Anlass dieser nicht alltäglichen Busreise war, dass vor 500 Jahren der Augustinermönch und Theologieprofessor Martin Luther an der Schlosskirche zu Wittenberg seine Thesen veröffentlichte – was zur Spaltung der katholischen und „lutherischen“ Kirche führte. Auch im Großen- und Kleinen Erlauftal kam es zu „geregelten Ausweisungen“ von einigen Tausenden Untertanen. Mit wenigen Habseligkeiten meist mit Ochsengespannen, fanden diese „Exulanten“ in Mittelfranken eine neue Heimat.

Beginn einer Ökumenischen Andacht

Die engen Kontakte der Gemeinde Gresten-Land zur Marktgemeinde Dietenhofen, insbesondere dem 1. Bürgermeister Rainer Erdel, seinem Vorgänger Heinz Henninger und dem ehemaligen Kustor des örtlichen Heimatmuseums Kurt Schmiedl und Nachforschungen der ARGE Familienforschung ermöglichten es nun, dass der Scheibbser Autor Franz Gloser eine szenische Lesung dramaturgisch aufbereiten konnte.

Diese historischen Fakten erinnerten nun - 364 Jahre später - am Beginn einer Ökumenischen Andacht in der Andreaskirche zu Dietenhofen, dass 1653 zu Beginn der Fastenzeit Philippus Redlingshöfer, der junge Bauer vom Hofe „Ober Knogl“ mit seinem Bruder Martinus vom Hause „Vorder Bucha“ und einigen Verwandten erstmals eine Reise ins Ungewisse antraten, um am Ostersonntag (10. April) in Dietenhofen einzutreffen.
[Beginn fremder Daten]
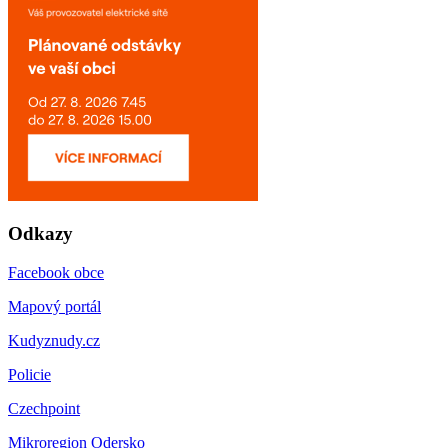
Odkazy
Facebook obce
Mapový portál
Kudyznudy.cz
Policie
Czechpoint
Mikroregion Odersko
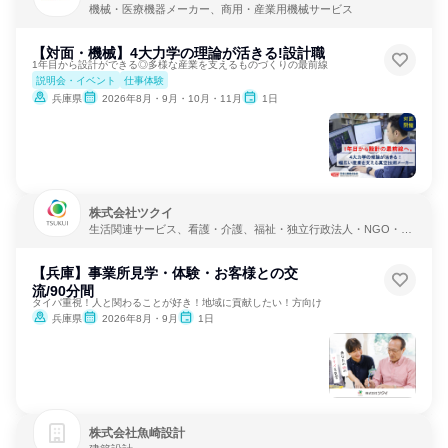
機械・医療機器メーカー、商用・産業用機械サービス
【対面・機械】4大力学の理論が活きる!設計職
1年目から設計ができる◎多様な産業を支えるものづくりの最前線
説明会・イベント
仕事体験
兵庫県
2026年8月・9月・10月・11月
1日
株式会社ツクイ
生活関連サービス、看護・介護、福祉・独立行政法人・NGO・N
PO
【兵庫】事業所見学・体験・お客様との交
流/90分間
タイパ重視！人と関わることが好き！地域に貢献したい！方向け
兵庫県
2026年8月・9月
1日
株式会社魚崎設計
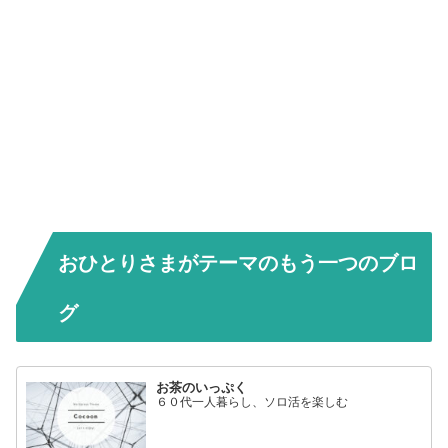
おひとりさまがテーマのもう一つのブロ
グ
お茶のいっぷく
６０代一人暮らし、ソロ活を楽しむ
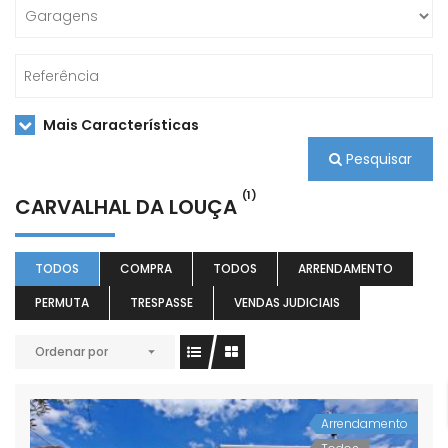
Mais Características
Pesquisar
(1)
CARVALHAL DA LOUÇA
TODOS
COMPRA
TODOS
ARRENDAMENTO
PERMUTA
TRESPASSE
VENDAS JUDICIAIS
Ordenar por
Arrendamento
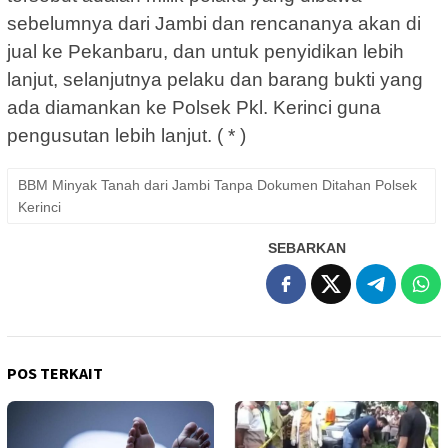
sebelumnya dari Jambi dan rencananya akan di
jual ke Pekanbaru, dan untuk penyidikan lebih
lanjut, selanjutnya pelaku dan barang bukti yang
ada diamankan ke Polsek Pkl. Kerinci guna
pengusutan lebih lanjut. ( * )
BBM Minyak Tanah dari Jambi Tanpa Dokumen Ditahan Polsek
Kerinci
SEBARKAN
POS TERKAIT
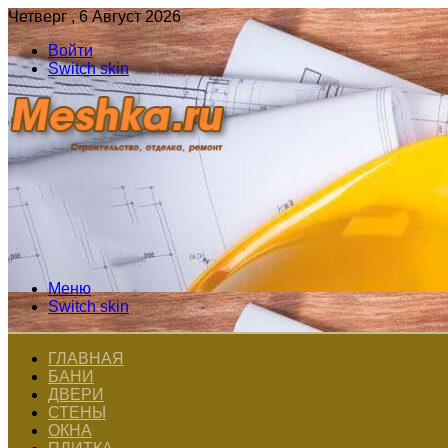
Четверг , 6 Август 2026
Войти
Switch skin
Меню
Switch skin
ГЛАВНАЯ
БАНИ
ДВЕРИ
СТЕНЫ
ОКНА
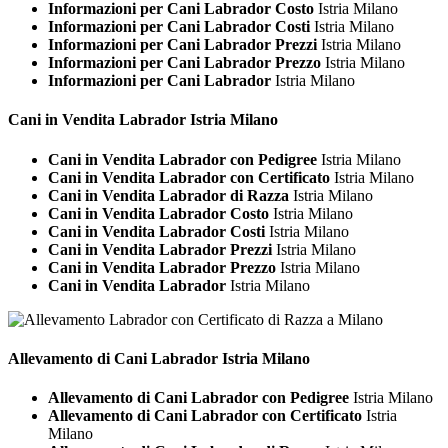
Informazioni per Cani Labrador Costo
Istria Milano
Informazioni per Cani Labrador Costi
Istria Milano
Informazioni per Cani Labrador Prezzi
Istria Milano
Informazioni per Cani Labrador Prezzo
Istria Milano
Informazioni per Cani Labrador
Istria Milano
Cani in Vendita
Labrador Istria Milano
Cani in Vendita Labrador con Pedigree
Istria Milano
Cani in Vendita Labrador con Certificato
Istria Milano
Cani in Vendita Labrador di Razza
Istria Milano
Cani in Vendita Labrador Costo
Istria Milano
Cani in Vendita Labrador Costi
Istria Milano
Cani in Vendita Labrador Prezzi
Istria Milano
Cani in Vendita Labrador Prezzo
Istria Milano
Cani in Vendita Labrador
Istria Milano
Allevamento di Cani
Labrador Istria Milano
Allevamento di Cani Labrador con Pedigree
Istria Milano
Allevamento di Cani Labrador con Certificato
Istria
Milano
Dies ist im Abendmahlverzeichnis der Andreaskirche von Dietenhofen dokumentiert. Bis zum Herbst sollten 26 „Exulanten“ von dieser Sippe nachfolgen. Unter anderem seine junge Ehefrau Barbara (geborene Tröscher) vom Hause Steinhaus. Inzwischen gelang es sogar ein LEADER-Projekt zwischen den Regionen Niederösterreich dem Landkreis Roth, sowie dem Filmteam von Anita Lackenberger, den TV-Film „Verwurzelt“ transnational auf die Reihe zu bringen. Der Ehrenobmann der Eisenstraße Berthold Panzenböck und Pfarrer in Ruhe Gottfried Waser führten nun eine 27-köpfige Delegation an, die vor Ort erkunden wollte, wie nach den 30-jährigen Krieg im menschenleeren Frankenland das Leben der „Exulanten“ ein zweites Mal begann.